Bilgi Toplumu ve Biz * Mehmet Hekim

“… eğitimin amacı, kim için ve ne için üretim yaptığını bilerek üretim yapan insanlar yetiştirmek olmalıdır.” Harun Karadeniz

Gençliğimin ilk yıllarında, 68 kuşağının öğrenci önderlerinden Harun Karadeniz'in “Eğitim Üretim içindir” kitabını okumuştum ama çok fazla da bir şey anlamamıştım doğrusu. O yıllarda çok fazla okumamıza ve tartışmamıza nazaran, emek, emekçi, bilgi, üretim, devrim kelimelerini ne anlama geldiğini de pek biliyoruz sayılmazdık. Daha Yaşar Kemal, Fakir Baykurt, Kemal Tahir, Orhan Kemal kitaplarıyla tanışmamış ve bıyığı yeni terlemiş biz gençler Leo Huberman'ın Sosyalizmin Alfabesi, hatta Kapital'i okur, anlatır ve siyasi tartışmalarda alıntı yapardık. Yılların mahalle bakkalı babamı kapitalizmi ” kartel ve tröstler” sözcükleriyle anlatmaya çalışırken, onu bıyık altından güldürmenin ötesine geçemezdim. Ama şimdi artık burnumuzun dibine kadar girdikleri için anlatmaya gerek kalmıyor. Onlar bize anlatıyor ne acımasız şey olduğunu. Şimdi bilgiye ulaşmış, doymuş kapitalizmin vahşiliklerini sadece seyrediyoruz. Son yılların bu moda deyimi, mevcut bilgilerin sabit aralıklarla katlandığını, son 20 yılda üretilen bilginin insanlık tarihi boyunca üretilene eşit olduğunu söylüyor. Artık insanoğlu fizik birleştirilebilir mi? Yaşlanma geciktirilebilir mi? Genler neleri gizliyor? Evren nasıl oluştu? Akıl nasıl çalışıyor? Robotların zekâsı olabilir mi? Evrende başka canlılar var mı? İklimi ne kadar değiştirebiliyoruz? Yapay zekâ insanlık için tehlike oluşturur mu? konularını tartışıyor. İnsanoğlunun sonunu getirebilecek ve korkulacak yan da bu işte.

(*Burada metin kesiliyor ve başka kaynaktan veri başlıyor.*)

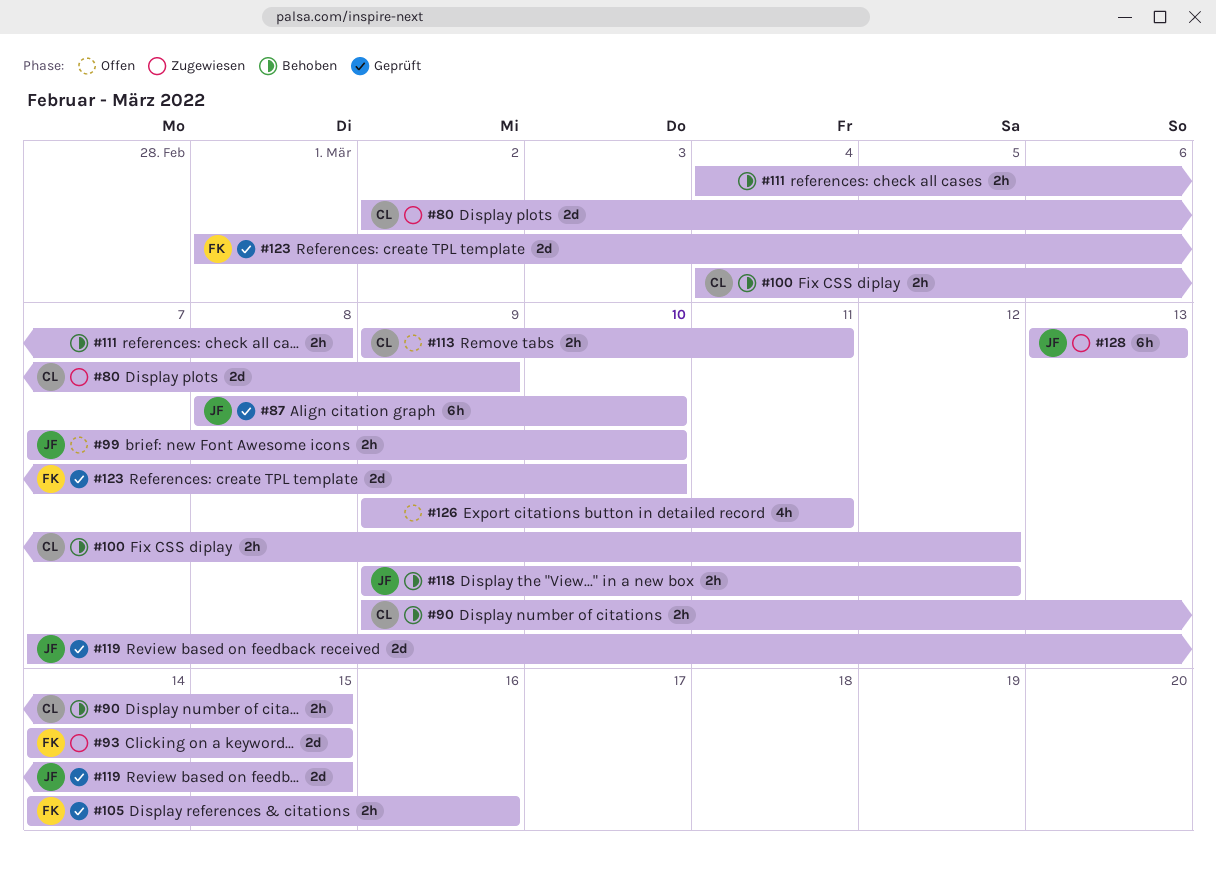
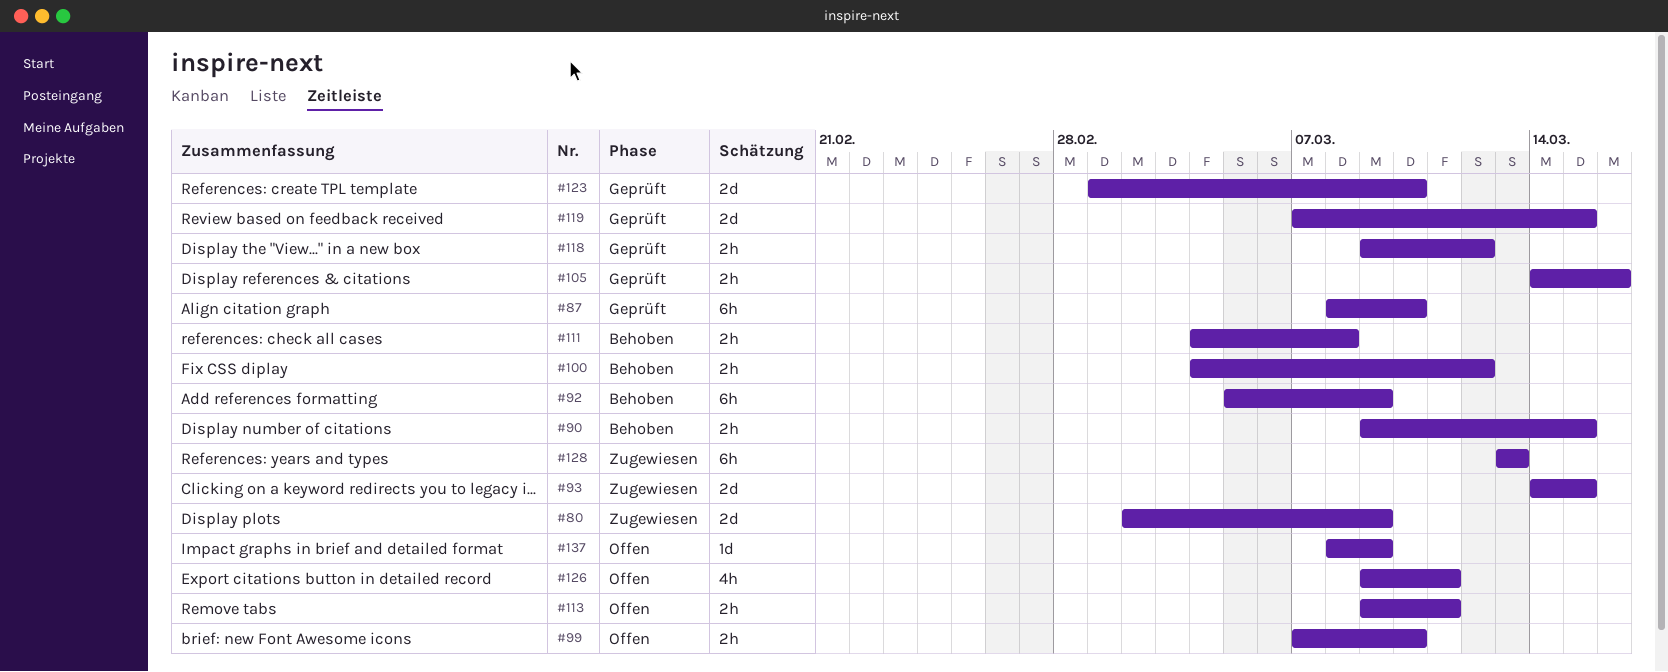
#92: none -> present
#118, status: Behoben -> Geprüft
#137: none -> present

Bilgi toplumunun yapısı henüz oluşum aşamasında olup birçok ülke bilgi toplumuna dönüşmek için çaba göstermektedir. Bu değişim, toplumların yapı ve kurumlarında birçok değişiklikler meydana getirmeyi zorunlu kılmaktadır. Henüz bilgi toplumunun gerektirdiği eğitim sistemini de tam olarak kurmuş hiçbir ülke yoktur. Bilgi toplumunda yaratıcılık ve zekâ önemli olup “öğrenmeyi öğrenme” yaşamanın gereği olacaktır. Acaba gündemi siyasi krizlerle dolu olduğundan çağı kaçıran bir Türkiye, çöplükten ekmek toplayarak geçinmeyi, yiyecek bulamadığı için ölmeyi, masraflarını ödeyemediği için hastanelerde rehin kalmayı vatandaşına reva gören ve geçen her süre “öteki” leri artan bir Türkiye, iş bulamadığı, geçimini sağlayamadığı, evlenemediği, iflas ettiği, okula gidemediği için en popüleri ve medyatiği Boğaz Köprüsü'nden atlamak olan intihar olaylarının; kapkaççılık, soygunculuk, dolandırıcılık faaliyetlerinin arttığı bir Türkiye, bilgi toplumu olmanın neresinde olabilir. Birkaç cep telefonu taşımakla, eve bilgisayar almakla, internette chat yapmakla bilgi toplumu olamayız. Olsak olsak bilgi çöplüğü oluruz ve ömrümüz vahşi kapitalimin bilgi dayağını yemekle geçer. Artık çağımızda teknolojiyi satın almak değil, bilgiyi sahip olmak önemlidir. Bilgi toplumu olmanın yolu öncelikli olarak öğrenmeyi öğrenmekten ve bunu üretime dökmekten geçer. Yaratıcılığımızı ve zekâmızı kullanmakla geçer. Millî Eğitim programlarını ve anlayışını yaratıcılığı ve zekayı kullanma esaslarına göre düzenlemekten geçer.